Correlation Between Inmax Holding and Chiu Ting
Can any of the company-specific risk be diversified away by investing in both Inmax Holding and Chiu Ting at the same time? Although using a correlation coefficient on its own may not help to predict future stock returns, this module helps to understand the diversifiable risk of combining Inmax Holding and Chiu Ting into the same portfolio, which is an essential part of the fundamental portfolio management process.
By analyzing existing cross correlation between Inmax Holding Co and Chiu Ting Machinery, you can compare the effects of market volatilities on Inmax Holding and Chiu Ting and check how they will diversify away market risk if combined in the same portfolio for a given time horizon. You can also utilize pair trading strategies of matching a long position in Inmax Holding with a short position of Chiu Ting. Check out your portfolio center. Please also check ongoing floating volatility patterns of Inmax Holding and Chiu Ting.
Diversification Opportunities for Inmax Holding and Chiu Ting
-0.32 | Correlation Coefficient |
Very good diversification
The 3 months correlation between Inmax and Chiu is -0.32. Overlapping area represents the amount of risk that can be diversified away by holding Inmax Holding Co and Chiu Ting Machinery in the same portfolio, assuming nothing else is changed. The correlation between historical prices or returns on Chiu Ting Machinery and Inmax Holding is a relative statistical measure of the degree to which these equity instruments tend to move together. The correlation coefficient measures the extent to which returns on Inmax Holding Co are associated (or correlated) with Chiu Ting. Values of the correlation coefficient range from -1 to +1, where. The correlation of zero (0) is possible when the price movement of Chiu Ting Machinery has no effect on the direction of Inmax Holding i.e., Inmax Holding and Chiu Ting go up and down completely randomly.
Pair Corralation between Inmax Holding and Chiu Ting
Assuming the 90 days trading horizon Inmax Holding Co is expected to generate 2.46 times more return on investment than Chiu Ting. However, Inmax Holding is 2.46 times more volatile than Chiu Ting Machinery. It trades about 0.2 of its potential returns per unit of risk. Chiu Ting Machinery is currently generating about -0.29 per unit of risk. If you would invest 4,165 in Inmax Holding Co on August 31, 2024 and sell it today you would earn a total of 820.00 from holding Inmax Holding Co or generate 19.69% return on investment over 90 days.

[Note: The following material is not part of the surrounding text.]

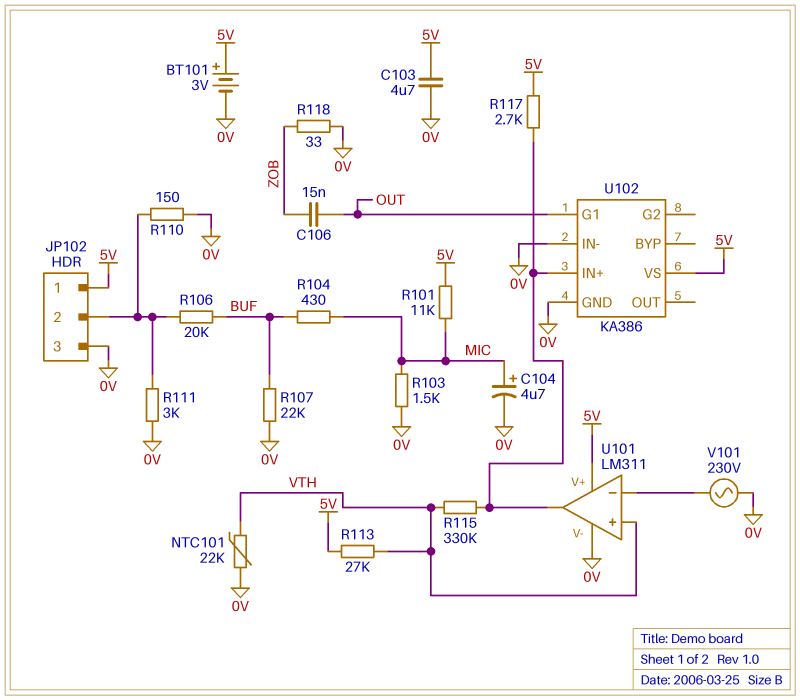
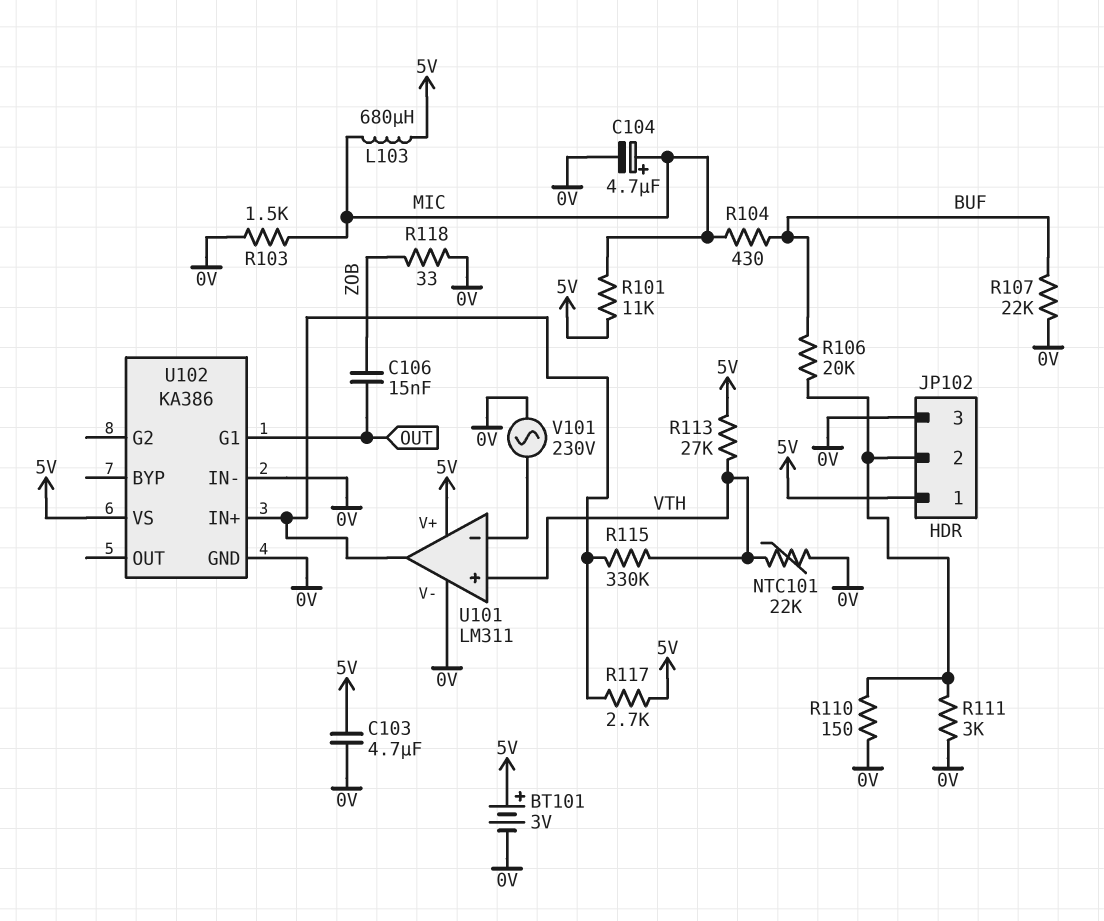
L103: none -> 680uH (5V, MIC)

Time Period | 3 Months [change] |
Direction | Moves Against |
Strength | Insignificant |
Accuracy | 100.0% |
Values | Daily Returns |
Inmax Holding Co vs. Chiu Ting Machinery
Performance |
Timeline |
Inmax Holding |
Chiu Ting Machinery |
Inmax Holding and Chiu Ting Volatility Contrast
Predicted Return Density |
Returns |
Pair Trading with Inmax Holding and Chiu Ting
The main advantage of trading using opposite Inmax Holding and Chiu Ting positions is that it hedges away some unsystematic risk. Because of two separate transactions, even if Inmax Holding position performs unexpectedly, Chiu Ting can make up some of the losses. Pair trading also minimizes risk from directional movements in the market. For example, if an entire industry or sector drops because of unexpected headlines, the short position in Chiu Ting will offset losses from the drop in Chiu Ting's long position.Inmax Holding vs. Gamania Digital Entertainment | Inmax Holding vs. X Legend Entertainment Co | Inmax Holding vs. Chi Sheng Chemical | Inmax Holding vs. Acelon Chemicals Fiber |
Chiu Ting vs. BES Engineering Co | Chiu Ting vs. Continental Holdings Corp | Chiu Ting vs. Kee Tai Properties | Chiu Ting vs. Hung Sheng Construction |
Check out your portfolio center.Note that this page's information should be used as a complementary analysis to find the right mix of equity instruments to add to your existing portfolios or create a brand new portfolio. You can also try the Portfolio Volatility module to check portfolio volatility and analyze historical return density to properly model market risk.